MN: That's right. I, although that's San Francisco. On our side of the bay the summers were nice, but there some times when I went into San Francisco, and it was in the middle of summer, and it was kinda cold there. So that all worked out fine. As I mentioned, I really entered without any initiative to go into the ordained ministry, but my feelings did begin to change, probably around the second and definitely by the third year. I had gone through most of my formal studies. I had also at that time gotten to know some of the Nisei ministers and some of the Sansei ministers who were already in the ministry at that time, and they would invite me -- well not just me, but my other seminarian colleagues, Japanese American seminarians -- to some of the meetings there in Northern California. And as I got to know them and hear some of their stories, I really began to critically question, or maybe I should say entertain the idea of going into the ordained ministry. I also need to say that simultaneously my seminary studies, I guess, really challenged me to, again, critically examine my life and more importantly what I wanted to do with the rest of my life, and so those series of events coming together at the same time started to transform my way of thinking from, in the beginning, not seriously thinking about the ordained ministry to starting to shift in that direction. Now, at the same time I did start to intern at a local church in Berkeley, a Japanese American congregation, the Berkeley Methodist United Church, which was pastored by then Reverend Dr. Grant Hagiya and that was actually his first appointment at the time. And that was a very positive experience for me. Even for someone who had grown up at Centenary, at Japanese American church, being in another church and, and where things were on the one hand very familiar to me, but on the other hand also involving different groups of people. Again, these are people from Berkeley, and other influences started to, again, challenge me as to what I wanted to do going forward with my life.

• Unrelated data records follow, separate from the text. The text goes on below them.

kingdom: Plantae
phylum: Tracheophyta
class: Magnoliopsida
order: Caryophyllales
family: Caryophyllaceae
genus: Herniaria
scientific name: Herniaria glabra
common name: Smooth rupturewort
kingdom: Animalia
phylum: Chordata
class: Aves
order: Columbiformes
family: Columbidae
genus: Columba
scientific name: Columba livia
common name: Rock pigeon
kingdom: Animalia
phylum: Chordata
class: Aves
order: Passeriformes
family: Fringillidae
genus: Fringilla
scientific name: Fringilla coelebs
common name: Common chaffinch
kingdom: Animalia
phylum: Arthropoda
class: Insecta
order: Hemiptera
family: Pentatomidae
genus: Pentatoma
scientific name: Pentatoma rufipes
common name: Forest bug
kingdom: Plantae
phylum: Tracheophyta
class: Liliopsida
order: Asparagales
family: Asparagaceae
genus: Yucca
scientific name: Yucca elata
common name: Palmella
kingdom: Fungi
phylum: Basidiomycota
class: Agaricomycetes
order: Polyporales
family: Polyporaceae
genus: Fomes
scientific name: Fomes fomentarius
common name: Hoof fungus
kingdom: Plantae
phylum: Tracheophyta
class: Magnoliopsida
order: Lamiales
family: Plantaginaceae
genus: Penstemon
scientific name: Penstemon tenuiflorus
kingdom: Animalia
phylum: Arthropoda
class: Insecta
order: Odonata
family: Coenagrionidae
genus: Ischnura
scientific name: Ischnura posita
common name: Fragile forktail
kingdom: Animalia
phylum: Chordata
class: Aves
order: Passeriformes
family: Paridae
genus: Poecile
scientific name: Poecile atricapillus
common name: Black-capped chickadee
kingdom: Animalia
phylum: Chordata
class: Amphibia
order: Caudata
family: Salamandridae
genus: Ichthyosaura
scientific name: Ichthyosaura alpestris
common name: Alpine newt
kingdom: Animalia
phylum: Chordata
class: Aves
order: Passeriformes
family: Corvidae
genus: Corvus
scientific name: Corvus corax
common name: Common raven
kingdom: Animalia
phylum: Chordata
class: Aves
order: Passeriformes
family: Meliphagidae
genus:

JG: Had you given any thought to other kind of vocations? What were some of the other, I don't know, prospects you were entertaining at the time?

MN: Well, prior to entering seminary, the four years from 1978 when I graduated UCLA 'til '82 when I entered PSR, the fall of '82, sure, I had thought about other fields. The traditional ones for Japanese Americans, law, medicine. I actually spent a year in the teaching program at UCLA, but then decided as much as I was interested in teaching, I thought at the time that I wanted to do something else before teaching. But all your traditional areas that most, in my opinion at least, most Sanseis of my generational time span were kind of urged or conditioned to undertake, they were safe, they were secure professions. I mean, that is if you were smart enough and intelligent enough to enter them. And so I thought about them, but again, just the thought of entering seminary and going through that experience, I felt even if I were ultimately interested in one of those professions, I felt the seminary education would be beneficial to me and whatever else I did with my life.